Stella and I summited our first 14er in the summer of 2012. I’d just gotten out of a messy divorce and had officially become a single parent of a pit bull puppy adopted just months prior. We tackled Bierstadt on a busy Saturday, and in hindsight, I can’t help but laugh at the (lack of) experience. I was in jeans, and Stella made it to the top probably an hour before I did due to my stubborn refusal to use her leash. Lesson learned.

From there, we conquered Grey’s and Torrey’s, La Plata, Huron, and Mount Sherman. The following summer, following a late spring ACL repair, we summited several more peaks in the Collegiate range before setting sights on the rugged San Juans.
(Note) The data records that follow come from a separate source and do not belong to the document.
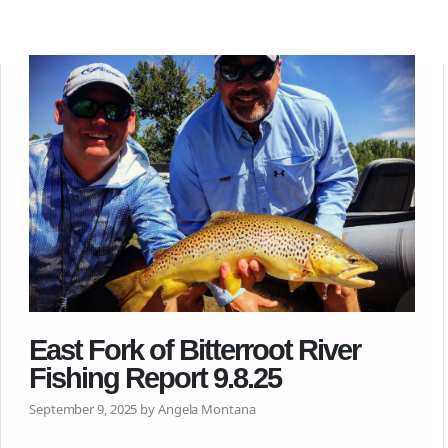
East Fork of Bitterroot River
Fishing Report 9.8.25
September 9, 2025 by Angela Montana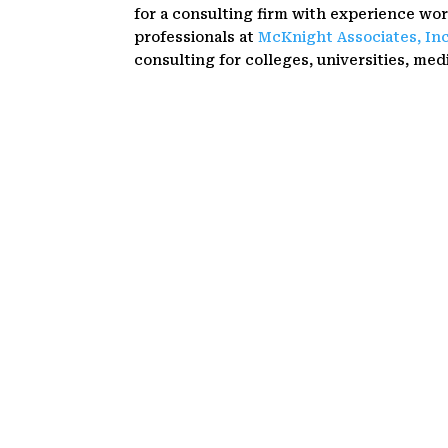
for a consulting firm with experience wo
professionals at
McKnight Associates, In
consulting for colleges, universities, medi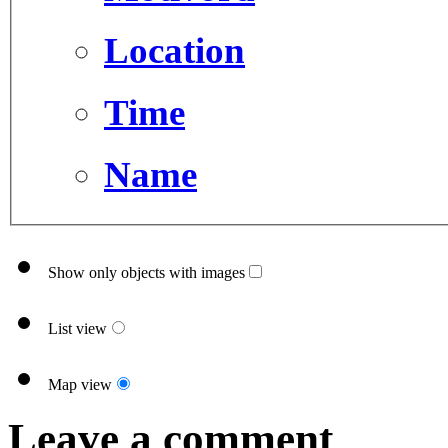
Location
Time
Name
Show only objects with images
List view
Map view
Leave a comment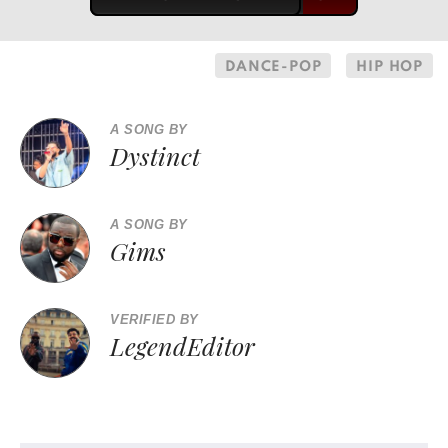
DANCE-POP
HIP HOP
A SONG BY
Dystinct
A SONG BY
Gims
VERIFIED BY
LegendEditor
Stella was an endless ball of joyful energy, and at times my climbing partners would joke how she likely had doubled our mileage on any given day with how she’d sprint back and forth as we slowly meandered up the hill at our own respective pace.
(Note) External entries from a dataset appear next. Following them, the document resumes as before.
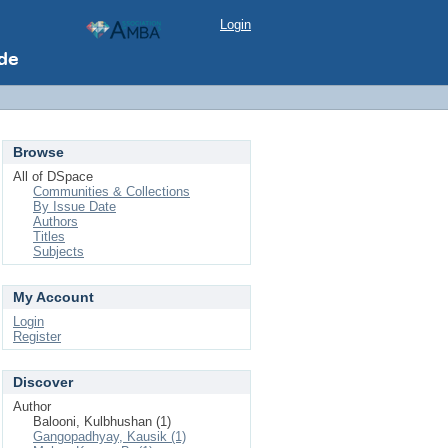
Login
Browse
All of DSpace
Communities & Collections
By Issue Date
Authors
Titles
Subjects
My Account
Login
Register
Discover
Author
Balooni, Kulbhushan (1)
Gangopadhyay, Kausik (1)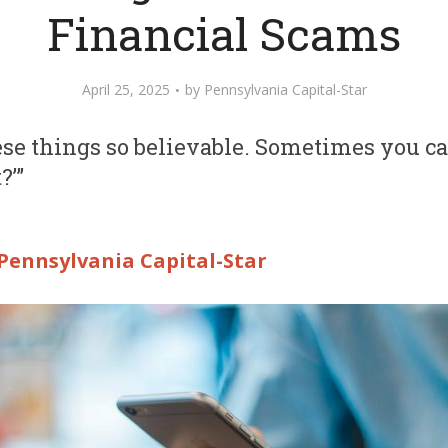
Financial Scams
April 25, 2025
by
Pennsylvania Capital-Star
e things so believable. Sometimes you can’t
?’”
Pennsylvania Capital-Star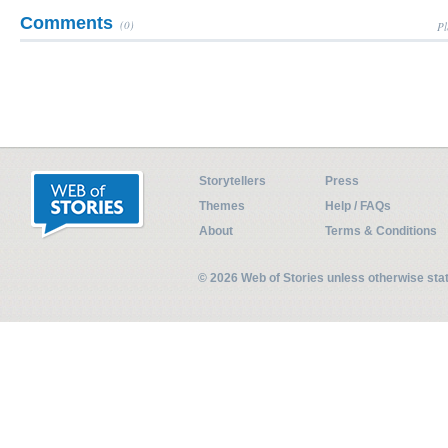
Comments
(0)
Pl
Storytellers
Press
Themes
Help / FAQs
About
Terms & Conditions
© 2026 Web of Stories unless otherwise st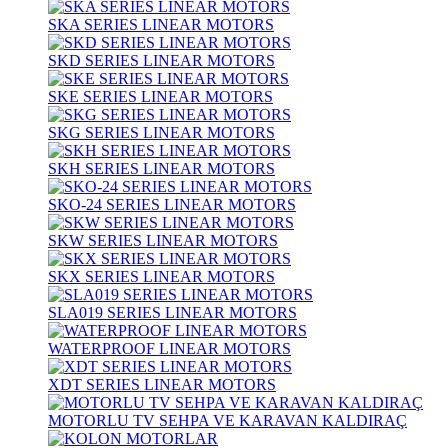
SKA SERIES LINEAR MOTORS
SKD SERIES LINEAR MOTORS
SKE SERIES LINEAR MOTORS
SKG SERIES LINEAR MOTORS
SKH SERIES LINEAR MOTORS
SKO-24 SERIES LINEAR MOTORS
SKW SERIES LINEAR MOTORS
SKX SERIES LINEAR MOTORS
SLA019 SERIES LINEAR MOTORS
WATERPROOF LINEAR MOTORS
XDT SERIES LINEAR MOTORS
MOTORLU TV SEHPA VE KARAVAN KALDIRAÇ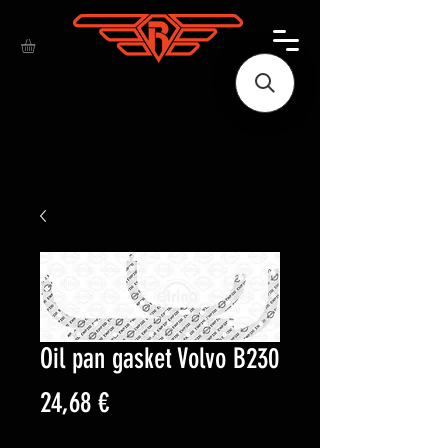
Oil pan gasket Volvo B230
Price
24,68 €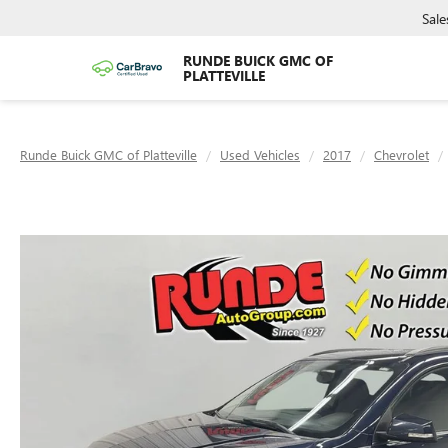
Sale
RUNDE BUICK GMC OF
PLATTEVILLE
Runde Buick GMC of Platteville
Used Vehicles
2017
Chevrolet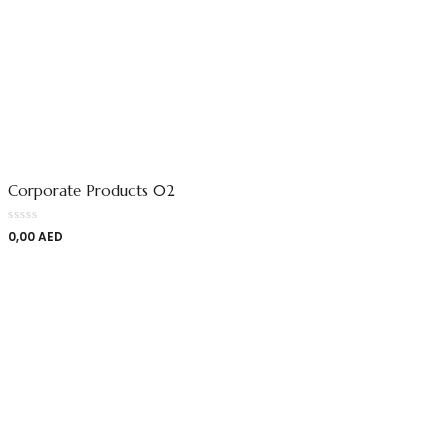
Corporate Products 02
0,00
AED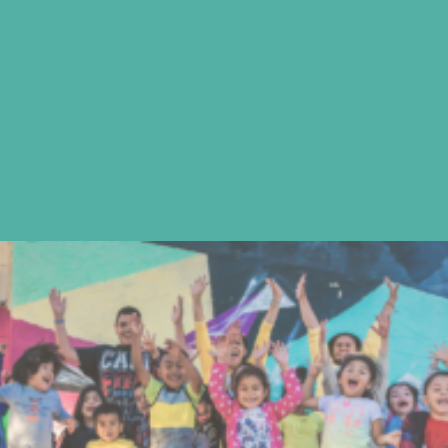
learning is reciprocal.
We develop bilingual, bi-cultural students
fully prepared to continue onto higher
education and empowered to pursue
their goals in a global society.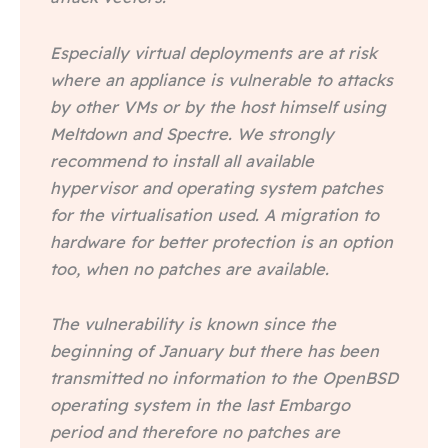
Especially virtual deployments are at risk
where an appliance is vulnerable to attacks
by other VMs or by the host himself using
Meltdown and Spectre. We strongly
recommend to install all available
hypervisor and operating system patches
for the virtualisation used. A migration to
hardware for better protection is an option
too, when no patches are available.
The vulnerability is known since the
beginning of January but there has been
transmitted no information to the OpenBSD
operating system in the last Embargo
period and therefore no patches are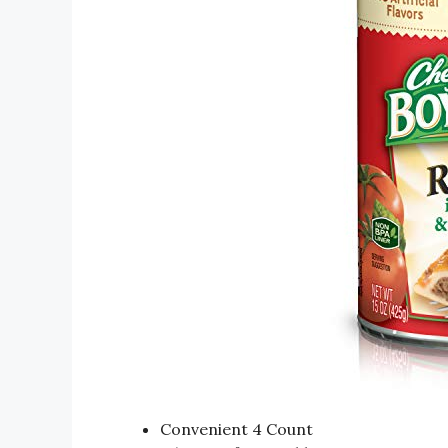
Convenient 4 Count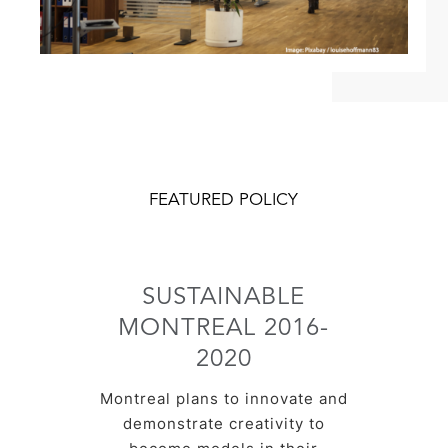
FEATURED POLICY
SUSTAINABLE
MONTREAL 2016-
2020
Montreal plans to innovate and
demonstrate creativity to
Lake City would be my first trip to the magnificent San Juan Mountain Range and ultimately inspire my move here. After summiting Red Cloud and Sunshine Peaks that day, we set up camp in American Basin. The view from our campsite was incredible; wildflowers carpeted the tundra, and a picturesque creek babbled next to the otherwise empty trailhead parking lot. And the top of the mountain looked deceivingly near! Decisions for a sunrise summit made, we set our alarms and crawled in the tent at dusk.
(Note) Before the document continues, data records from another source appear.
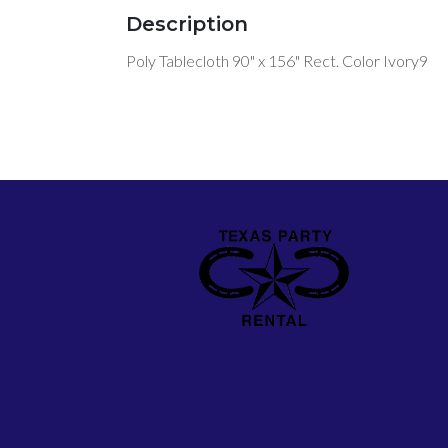
Description
Poly Tablecloth 90" x 156" Rect. Color Ivory9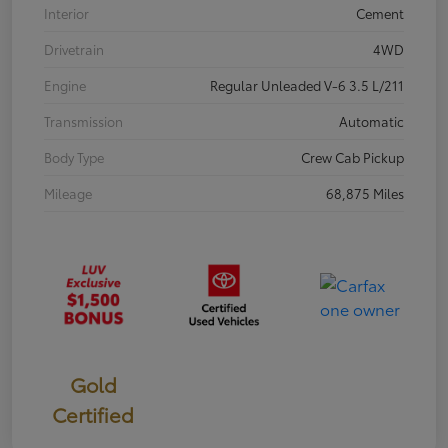
Interior
Cement
Drivetrain
4WD
Engine
Regular Unleaded V-6 3.5 L/211
Transmission
Automatic
Body Type
Crew Cab Pickup
Mileage
68,875 Miles
Gold
Certified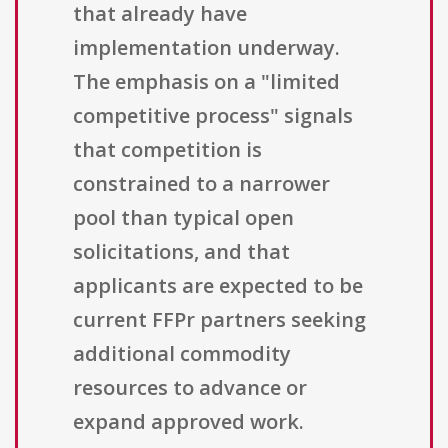
that already have
implementation underway.
The emphasis on a "limited
competitive process" signals
that competition is
constrained to a narrower
pool than typical open
solicitations, and that
applicants are expected to be
current FFPr partners seeking
additional commodity
resources to advance or
expand approved work.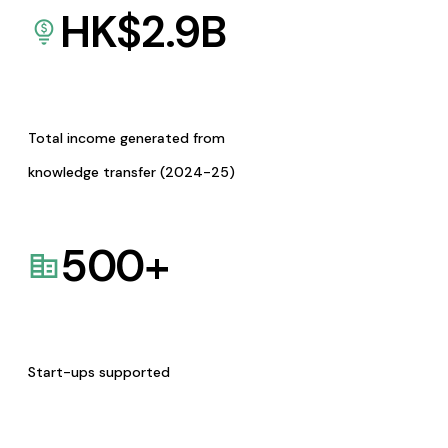
HK$
2.9
B
Total income generated from
knowledge transfer (2024-25)
500
+
Start-ups supported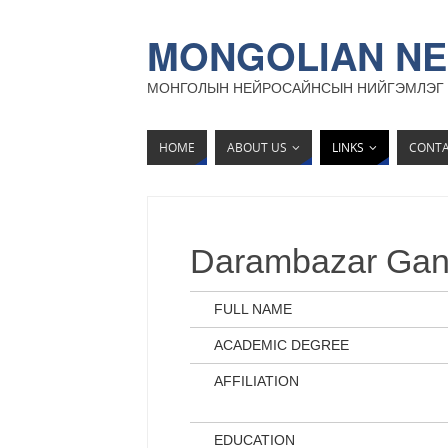
MONGOLIAN NE
МОНГОЛЫН НЕЙРОСАЙНСЫН НИЙГЭМЛЭГ
HOME
ABOUT US
LINKS
CONT
Darambazar Gan
FULL NAME
ACADEMIC DEGREE
AFFILIATION
EDUCATION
In the morning, we climbed Handies was magical. My newly reconstructed knee was sore from the previous day’s climb, but the trail’s non-technical grade was forgiving enough to push onward, racing the dawn. In hindsight, Stella was cold. My one regret as her owner was not investing in a good doggy jacket (she did have sweaters, but I will refrain from describing them in honor of her memory). She snuggled me on my lap as we watched the first light hit each distant peak. This trip inspired so many more adventures in the following years, and we ultimately ended moved to the area full time in 2016.

Stella summited twenty-two 14ers in the short eight years she graced this planet. Three days before her untimely death, we climbed two 13ers in the Silverton area with a close friend. She was exuberant. As hard as it was to lose her, I’m so thankful she had the life she did and that my last memories of her are chasing flies and trying to steal our summit snacks.

A few words of wisdom for anyone who desires to climb mountains with their dogs: be a conscious, respectful owner; pack out waste, leash your dog on busy trails (or whenever the rules/situation require such), bring adequate snacks/water/comfort needs, leave them at home for technical pursuits, and above all, read your dog’s comfort level and relish in their happiness. Dogs make us better people, and my time with Stella turned me into the adventure-seeking, animal-loving person I am to this day.